Texte à lire.
+++

Quatrième de couverture / extrait : "Comment s'était formée cette rue flottante ? Quels marins, avec l'aide de quels architectes, l'avaient construite dans le haut Atlantique à la surface de la mer, au-dessus d'un gouffre de six mille mètres ? Cette longue rue aux maisons de briques rouges si décolorées qu'elles prenaient une teinte gris-de-France, ces toits d'ardoise, de tuile, ces humbles boutiques immuables ? Et ce clocher très ajouré ? Et ceci qui ne contenait que de l'eau marine et voulait sans doute être un jardin clos de murs, garnis de tessons de bouteilles, par-dessus lesquels sautait parfois un poisson ?"
Liste des nouvelles : L'enfant de la haute mer / Le bœuf et l'âne de la crèche / L'inconnue de la Seine / Les boiteux du ciel / Rani / La jeune fille à la voix de violon / Les suites d'une course / La piste à la mare
Mon avis : Je n'avais jamais entendu parler de ce livre avant de voir le film La Tête en Friche (et j'ai dû entendre le nom de cet auteur une fois à la fac, mais c'est tout). En sortant du cinéma, je suis allée chez mon bouquiniste et là, contre toute attente... j'y ai trouvé ce livre ! J'ai ensuite appris que Matilda organisait un challenge autour des livres évoqués dans le film, je m'y suis donc inscrite ^^ Voilà pour la petite histoire.

+++

Données fournies.
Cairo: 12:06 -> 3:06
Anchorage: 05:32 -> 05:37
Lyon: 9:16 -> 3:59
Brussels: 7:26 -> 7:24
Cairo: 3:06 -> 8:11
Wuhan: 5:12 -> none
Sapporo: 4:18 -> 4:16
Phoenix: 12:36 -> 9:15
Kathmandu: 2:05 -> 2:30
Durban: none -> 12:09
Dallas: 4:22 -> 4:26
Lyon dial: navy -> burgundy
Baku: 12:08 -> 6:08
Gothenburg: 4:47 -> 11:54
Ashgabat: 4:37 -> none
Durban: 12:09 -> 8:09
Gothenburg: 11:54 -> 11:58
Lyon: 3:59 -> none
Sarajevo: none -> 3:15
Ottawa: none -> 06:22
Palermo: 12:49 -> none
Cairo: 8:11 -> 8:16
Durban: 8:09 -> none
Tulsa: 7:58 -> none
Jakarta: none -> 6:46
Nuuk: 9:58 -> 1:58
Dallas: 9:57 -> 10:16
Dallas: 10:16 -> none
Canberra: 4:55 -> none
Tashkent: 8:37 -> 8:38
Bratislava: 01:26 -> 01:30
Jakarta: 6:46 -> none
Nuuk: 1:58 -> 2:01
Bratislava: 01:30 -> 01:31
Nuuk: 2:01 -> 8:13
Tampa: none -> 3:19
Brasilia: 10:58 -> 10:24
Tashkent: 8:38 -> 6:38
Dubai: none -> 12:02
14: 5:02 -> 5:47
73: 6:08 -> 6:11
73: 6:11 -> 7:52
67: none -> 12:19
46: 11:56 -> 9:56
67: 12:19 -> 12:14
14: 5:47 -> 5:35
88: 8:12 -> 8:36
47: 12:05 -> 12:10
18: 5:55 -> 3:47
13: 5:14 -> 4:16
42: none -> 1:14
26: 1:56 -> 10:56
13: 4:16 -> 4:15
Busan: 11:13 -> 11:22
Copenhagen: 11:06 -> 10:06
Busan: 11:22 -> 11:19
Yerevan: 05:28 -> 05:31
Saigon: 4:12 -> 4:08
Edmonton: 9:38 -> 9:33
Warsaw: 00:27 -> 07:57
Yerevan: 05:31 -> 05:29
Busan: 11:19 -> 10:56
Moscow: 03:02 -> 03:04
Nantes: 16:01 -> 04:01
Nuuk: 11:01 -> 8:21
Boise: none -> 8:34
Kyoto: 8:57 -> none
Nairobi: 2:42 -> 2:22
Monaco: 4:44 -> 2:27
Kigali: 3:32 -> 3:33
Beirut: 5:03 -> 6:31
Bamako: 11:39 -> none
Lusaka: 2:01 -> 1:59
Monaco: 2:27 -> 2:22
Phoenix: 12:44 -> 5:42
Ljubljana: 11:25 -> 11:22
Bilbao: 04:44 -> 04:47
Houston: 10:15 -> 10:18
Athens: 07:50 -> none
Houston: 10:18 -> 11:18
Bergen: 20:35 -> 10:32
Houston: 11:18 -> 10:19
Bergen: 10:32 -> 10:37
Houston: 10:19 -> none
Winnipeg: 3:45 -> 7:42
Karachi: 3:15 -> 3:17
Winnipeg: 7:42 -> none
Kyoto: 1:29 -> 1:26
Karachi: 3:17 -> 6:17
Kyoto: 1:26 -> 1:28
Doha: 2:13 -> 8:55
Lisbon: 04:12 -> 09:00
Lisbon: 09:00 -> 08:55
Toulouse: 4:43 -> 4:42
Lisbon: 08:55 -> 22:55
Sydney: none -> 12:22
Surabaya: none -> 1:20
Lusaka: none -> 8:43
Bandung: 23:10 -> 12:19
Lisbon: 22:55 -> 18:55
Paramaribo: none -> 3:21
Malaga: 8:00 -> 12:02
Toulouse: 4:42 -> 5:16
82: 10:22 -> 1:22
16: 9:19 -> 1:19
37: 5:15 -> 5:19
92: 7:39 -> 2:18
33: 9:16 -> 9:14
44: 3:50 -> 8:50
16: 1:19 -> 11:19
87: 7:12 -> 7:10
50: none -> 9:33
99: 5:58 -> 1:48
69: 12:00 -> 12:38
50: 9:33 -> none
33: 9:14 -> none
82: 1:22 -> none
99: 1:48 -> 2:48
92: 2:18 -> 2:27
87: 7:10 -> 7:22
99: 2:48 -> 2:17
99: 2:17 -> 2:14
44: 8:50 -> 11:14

+++

Consignes écrites.
a) Reprenez les lignes des relevés, en commençant au tout début et en finissant à la ligne qui contient "Cairo: 8:11 -> 8:16", incluse. Mettez-les à jour en remplaçant "Gothenburg" par "Göteborg", sans rien changer d'autre.
b) Écrivez la suite du texte, l'avis sur ce recueil de nouvelles, à partir de sa dernière phrase.
Le texte et les relevés n'ont aucun lien entre eux.

Réponses.
a)
Cairo: 12:06 -> 3:06
Anchorage: 05:32 -> 05:37
Lyon: 9:16 -> 3:59
Brussels: 7:26 -> 7:24
Cairo: 3:06 -> 8:11
Wuhan: 5:12 -> none
Sapporo: 4:18 -> 4:16
Phoenix: 12:36 -> 9:15
Kathmandu: 2:05 -> 2:30
Durban: none -> 12:09
Dallas: 4:22 -> 4:26
Lyon dial: navy -> burgundy
Baku: 12:08 -> 6:08
Göteborg: 4:47 -> 11:54
Ashgabat: 4:37 -> none
Durban: 12:09 -> 8:09
Göteborg: 11:54 -> 11:58
Lyon: 3:59 -> none
Sarajevo: none -> 3:15
Ottawa: none -> 06:22
Palermo: 12:49 -> none
Cairo: 8:11 -> 8:16

b)
Le héros de chacune de ces nouvelles/contes est un personnage à l'écart, soit parce que quelque chose le rend marginal, soit parce qu'il est très seul. J'ai surtout aimé les nouvelles qui parlent indirectement de la mort (il y en a trois), c'est très imaginatif et cela donne de la mort une image onirique, le style est (relativement) simple, mais poétique, et nous emporte un autre monde. Toutes les nouvelles, d'une façon ou d'une autre, ont un côté fantastique plus ou moins prononcé, nous invite à voir les choses autrement... "Le boeuf et l'âne de la crèche" par exemple nous fait revivre la Nativité en s'intéressant au point de vue de l'âne et surtout du bœuf de l'étable. Une façon ludique et très originale d'évoquer cet épisode biblique ! Et le tout est empreint de douceur, je ne suis pas croyante et j'avais donc peur que cette nouvelle me barbe à cause de son sujet (mon rapport à la religion n'est pas simple, tantôt elle m'agace, tantôt elle me fascine) mais ça n'a pas été le cas, j'ai beaucoup aimé !
Mais ma nouvelle préférée est sans hésiter la nouvelle éponyme : cette "Enfant de la haute mer" est coincée dans une ville fantômatique et perdue au beau milieu de l'Océan ; sa solitude, le fait qu'elle se sente responsable d'un monde autonome, son innocence m'ont fait beaucoup penser au personnage du Petit Prince ! Je ne m'attendais pas à la fin (c'est une bonne chose que cette nouvelle soit la première du recueil, si je l'avais lue après elle m'aurait peut-être moins surprise) et elle m'a émue.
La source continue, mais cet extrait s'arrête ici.